Ms. S__, my best friend’s grandmother, would pay me $2 for every book I would read. And here is the kicker: I would save that money up to buy Calvin and Hobbes books from the Scholastic Book Club catalog.
(I know, I know – I was hopeless! A junky to the printed word.)
There was also another program fueling my young & silly mind to read… & read… & read. And that program was called BOOK IT!
Do any of you guys remember BOOK IT!?
Let me refresh your memories:
“BOOK IT! is a reading incentive program created by Pizza Hut in 1984. We empower teachers and parents to motivate their students to read by providing Reading Award Certificates®, good for a free, one-topping Personal Pan Pizza® from Pizza Hut.”
That is what I found online as a broad-stroke overview of the program. Now from what I remember, I’m not sure on what day, or why, I was given a button/badge. It was explained to me that for each book I read I’d be given a star sticker. These stickers would go on the badge – mine surrounding, almost blotting-out the whole damn image on the thing – & after so many stickers, so many titles consumed, I got my own Personal Pan Pizza.

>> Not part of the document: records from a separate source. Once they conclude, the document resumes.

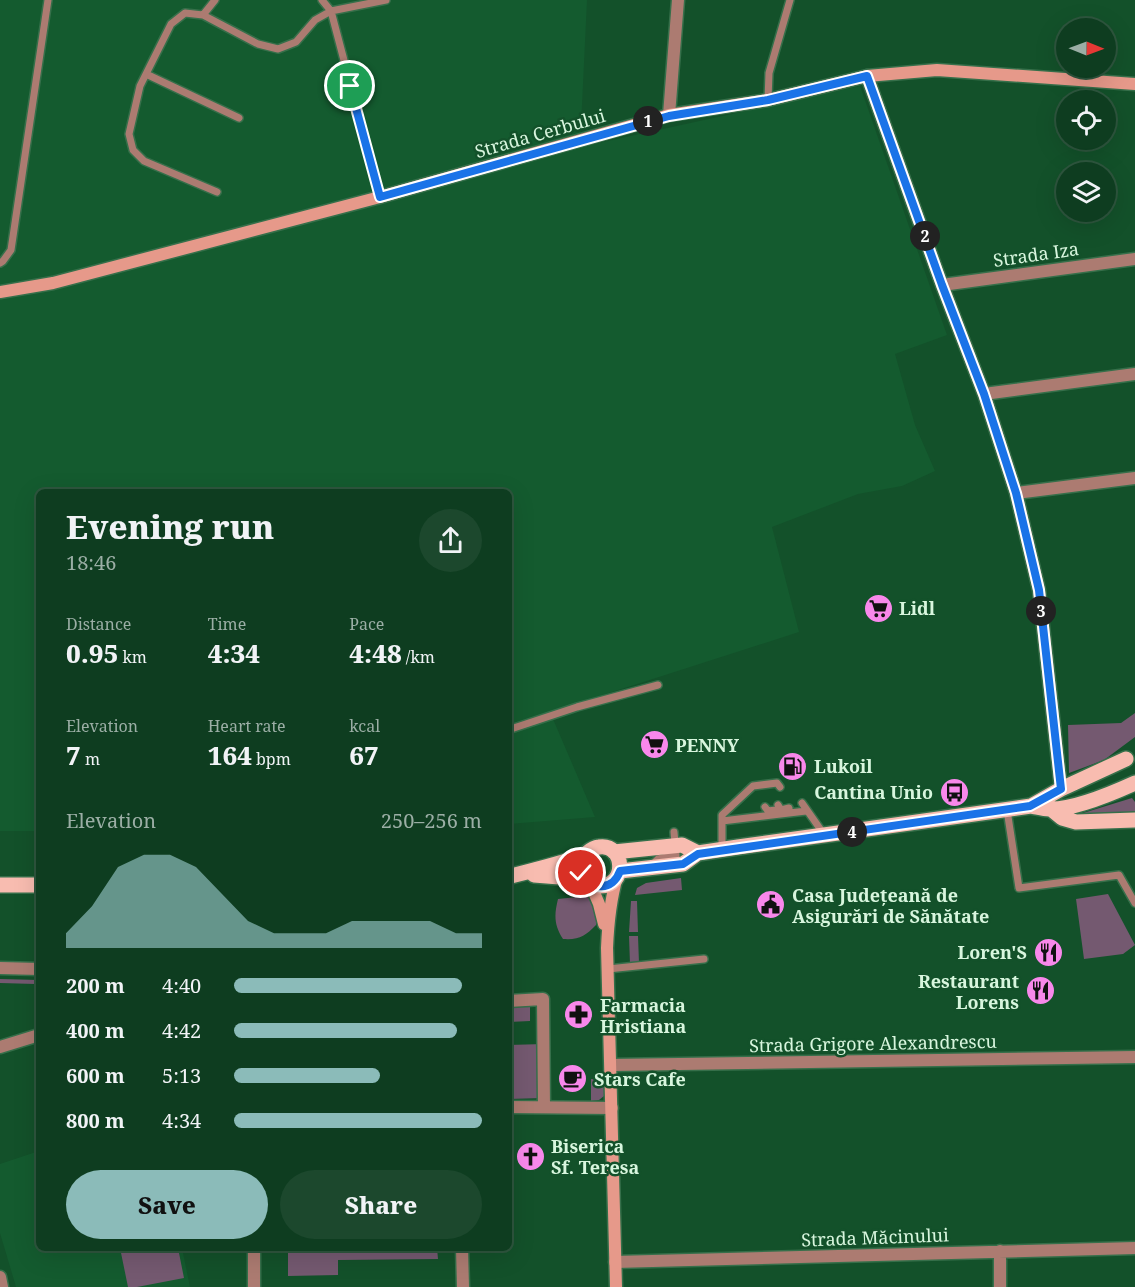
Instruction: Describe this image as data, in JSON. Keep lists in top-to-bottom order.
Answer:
{
  "streets": {
    "street": [
      "Strada Cerbului",
      "Strada Iza",
      "Strada Grigore Alexandrescu",
      "Strada Măcinului"
    ]
  },
  "places": {
    "supermarket": ["Lidl", "PENNY"],
    "fuel station": ["Lukoil"],
    "bus stop": ["Cantina Unio"],
    "public building": ["Casa Județeană de Asigurări de Sănătate"],
    "restaurant": ["Loren'S", "Restaurant Lorens"],
    "pharmacy": ["Farmacia Hristiana"],
    "cafe": ["Stars Cafe"],
    "church": ["Biserica Sf. Teresa"]
  },
  "north": "right",
  "page": {
    "pins": [
      "1",
      "2",
      "3",
      "4"
    ],
    "heading": ["Evening run", "18:46"],
    "stats": [
      ["Distance", "0.95 km"],
      ["Time", "4:34"],
      ["Pace", "4:48 /km"],
      ["Elevation", "7 m"],
      ["Heart rate", "164 bpm"],
      ["kcal", "67"]
    ],
    "chart": ["Elevation", "250–256 m"],
    "list": [
      {
        "name": "200 m",
        "note": "4:40"
      },
      {
        "name": "400 m",
        "note": "4:42"
      },
      {
        "name": "600 m",
        "note": "5:13"
      },
      {
        "name": "800 m",
        "note": "4:34"
      }
    ],
    "buttons": ["Save", "Share"]
  }
}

(For me, it was cheese only.)
Now, there is more to it than that.
My mother would take us to Pizza Hut, in Ravenna, on ST. RT. 59, during the summers. That was library day. And one of the great things about my mother – SHE ACTUALLY TALKED TO ME ABOUT WHAT I WAS READING! And, later-on in life, she would talk to me about what kind of music I listened to. I don’t consider those interactions as challenges. Not anymore. What it did was sharpen a weapon of debate, & to intellectually take into consideration things I was mentally ingesting.
Another great thing about those visits to Pizza Hut was the jukebox. My mother would give us some quarters, we three kids would pick out some tunes & have a blast. (I would always choose a Guns N’ Roses tune, usually “You Could Be Mine” because it was from the Terminator 2 soundtrack.)
BOOK IT! is still around. That’s right! Visit: https://www.bookitprogram.com/
“Our traditional BOOK IT! Program is still going strong after 30+ years. We welcome teachers to enroll their PreK through sixth-grade classrooms for our FREE reading incentive program.”
Once again, that is something I found online. And hell, I would even go to schools to encourage the kids to not only read – BUT GET FREE PIZZA!
When I was growing up, ironically, one of my favorite cartoons, the main characters, ate pizza! The Teenage Mutant Ninja Turtles!
And, WOW! I have really embarrassed myself in this column at how big of a nerd I was when I was young. But, what the hell, this was a fun piece to write. It was even more fun the recognition that not all memories I have prior to November 23, 2021, were Horror Stories.
Childhood & Life, as all of you know, has the perfect ability & capability to scar. No one can argue that. And scars can cover you all over your body; however, it is up to you how often you look at them. And it’s up to you to look past them.